Although it’s common to see oddball indie movies appear from time to time, it’s far less regular for a giant studio to throw their weight behind one, however Being John Malkovich is a very good example of this phenomenon. Penned by Charlie Kaufman, this bizarre tale of a puppeteer besotted with a co-worker reportedly did the Hollywood rounds throughout the early 90s before landing in the lap of off-beat music video director Spike Jonze (via Francis Ford Coppola thanks to a nice dose of nepotism I hasten to add). A brilliant bit of casting completes the dream team and the result is a truly bizarre little comedy that can most accurately be described as, however unfortunately, a Rom-Com. But don’t let that put you off.
John Cusack takes the lead as Craig Schwatrz, a talented but jobless puppeteer, who upon discovering a portal that leads directly into the head of actor John Malkovich schemes to use it as a way to get into the knickers of his new found crush. His plan slightly backfires when said crush, Maxine (Catherine Keener), suggests monetising the discovery by renting out Malkovich’s brain like a fairground ride to a seemingly never-ending clientele of weirdos who revel at the prospect of experiencing life through the eyes of a famous actor; if only for 15 minutes a pop. Things get even more complicated when Craig’s Wife, Lottie (Cameron Diaz) becomes involved and Craig learns that he’s not the only one who’s in love with Maxine.
Both Diaz and Cusack are unrecognisable in their roles after the wardrobe department had finished with them. I’ve read Diaz’s physical appearance in this movie described as ‘homely’ – a polite word for unkempt, dishevelled or even ugly – and frankly it’s a testament to their skills with hair and makeup that they made Diaz embody that description perfectly. Whether their physical transformation aided their portrayal or not, both Cusack and Diaz present us with career defining performances. I’m not typically a fan of Cusack, but he shines here and manages to navigate the complexed juxtaposition of comical and tragic that the script requires. Schwartz’s character arc takes him through the gamut of hapless dork, manipulator and even to some degree villain, but the viewer is left ultimately feeling pity for the tragedy that ultimately becomes of him. It’s very compelling and powerful stuff which sounds rather silly for a comedy flick and yet it works so well. As for these comedy elements, this movie has it in spades. My highlights involve the titular character of John Malkovich and Schwartz’s early ‘test drive’ sessions using the portal. Moments such as a restaurant patron recognising Malkovich who thanks him for his performance ‘in that one film where he played a retard’ and the repeated insistence that he’d once played a jewel thief are priceless.

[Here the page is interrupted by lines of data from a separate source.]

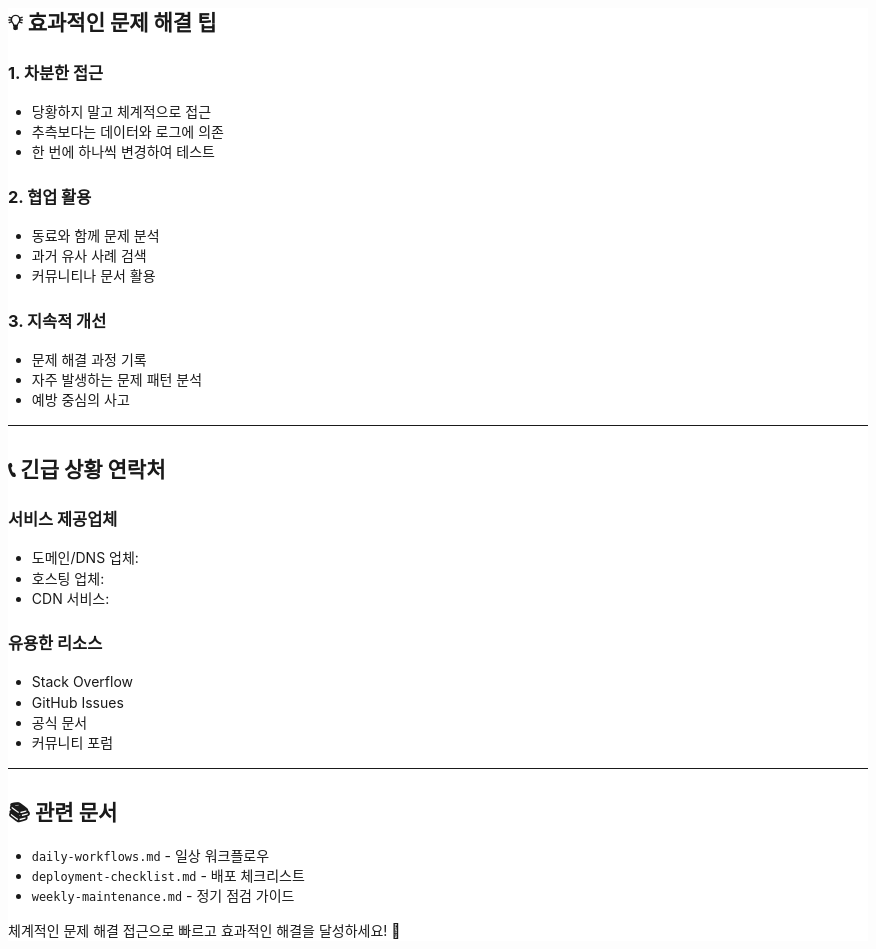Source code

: 
## 💡 효과적인 문제 해결 팁

### 1. 차분한 접근
- 당황하지 말고 체계적으로 접근
- 추측보다는 데이터와 로그에 의존
- 한 번에 하나씩 변경하여 테스트

### 2. 협업 활용
- 동료와 함께 문제 분석
- 과거 유사 사례 검색
- 커뮤니티나 문서 활용

### 3. 지속적 개선
- 문제 해결 과정 기록
- 자주 발생하는 문제 패턴 분석
- 예방 중심의 사고

---

## 📞 긴급 상황 연락처

### 서비스 제공업체
- 도메인/DNS 업체: 
- 호스팅 업체: 
- CDN 서비스: 

### 유용한 리소스
- Stack Overflow
- GitHub Issues
- 공식 문서
- 커뮤니티 포럼

---

## 📚 관련 문서
- `daily-workflows.md` - 일상 워크플로우
- `deployment-checklist.md` - 배포 체크리스트
- `weekly-maintenance.md` - 정기 점검 가이드

체계적인 문제 해결 접근으로 빠르고 효과적인 해결을 달성하세요! 🎯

On to the disc itself; I’m not entirely sure what Universal are doing here except for seemingly re-releasing a host of classics from their back catalogue on DVD with a full RRP and no new special features. Highlights on this disc are basically the various fictional presentation moves as depicted in the movie but stand alone. So we see the 7 ½ floor orientation film and the full presentation of Schwartz/Malkovich’s magnum opus ‘American Arts & Culture Presents: John Horatio Malkovich, Dance of Despair and Disillusionment’, however these have be presented on previous DVD releases. A couple of TV spots and the original theatrical trailer complete the rather lacklustre package.

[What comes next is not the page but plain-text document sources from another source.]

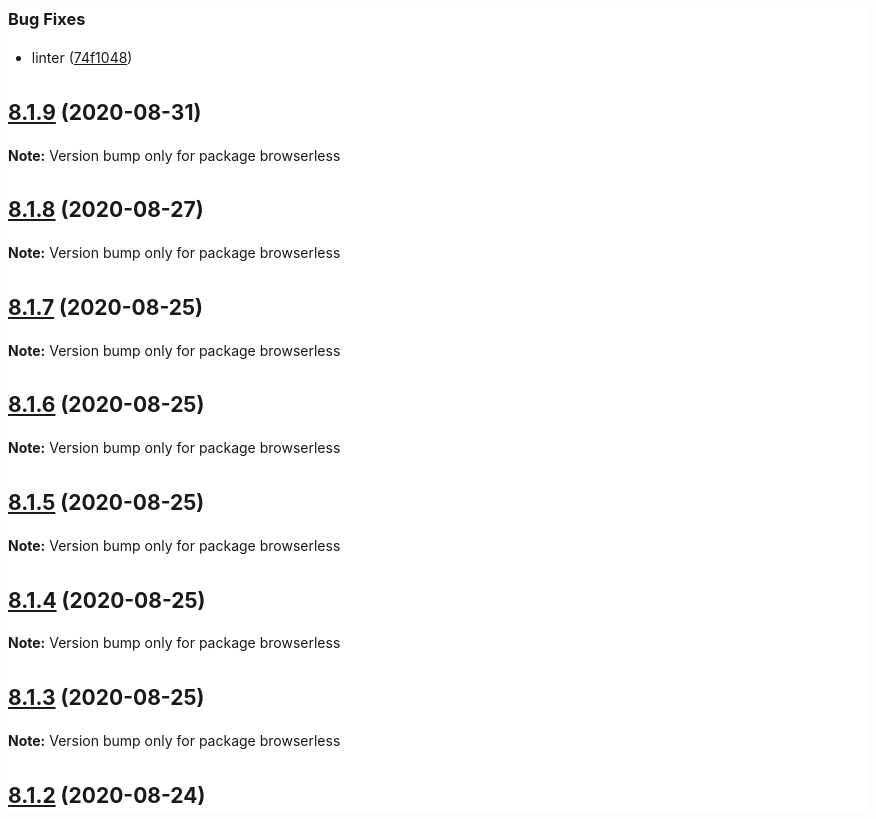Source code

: ### Bug Fixes

* linter ([74f1048](https://github.com/microlinkhq/browserless/tree/master/packages/browserless/commit/74f1048d46b071251598c9d72a7a5a7ae971f9ab))

## [8.1.9](https://github.com/microlinkhq/browserless/tree/master/packages/browserless/compare/v8.1.8...v8.1.9) (2020-08-31)

**Note:** Version bump only for package browserless

## [8.1.8](https://github.com/microlinkhq/browserless/tree/master/packages/browserless/compare/v8.1.7...v8.1.8) (2020-08-27)

**Note:** Version bump only for package browserless

## [8.1.7](https://github.com/microlinkhq/browserless/tree/master/packages/browserless/compare/v8.1.6...v8.1.7) (2020-08-25)

**Note:** Version bump only for package browserless

## [8.1.6](https://github.com/microlinkhq/browserless/tree/master/packages/browserless/compare/v8.1.5...v8.1.6) (2020-08-25)

**Note:** Version bump only for package browserless

## [8.1.5](https://github.com/microlinkhq/browserless/tree/master/packages/browserless/compare/v8.1.4...v8.1.5) (2020-08-25)

**Note:** Version bump only for package browserless

## [8.1.4](https://github.com/microlinkhq/browserless/tree/master/packages/browserless/compare/v8.1.3...v8.1.4) (2020-08-25)

**Note:** Version bump only for package browserless

## [8.1.3](https://github.com/microlinkhq/browserless/tree/master/packages/browserless/compare/v8.1.2...v8.1.3) (2020-08-25)

**Note:** Version bump only for package browserless

## [8.1.2](https://github.com/microlinkhq/browserless/tree/master/packages/browserless/compare/v8.1.1...v8.1.2) (2020-08-24)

Being John Malkovich is a prime example of a modern classic that is as fascinating as it is touching in spite of the very well placed comedic elements. Even among a sea of quirky, pretentious indie films this one still stands out today as unique as it did upon its original release in 1999. If you’re a collector it’s hard to give the disc itself a recommendation because it seems like a rather pointless re-release, on a format that is quickly becoming antiquated and without any new content to justify it. If however the movie originally passed you by I’d highly recommend talking a look.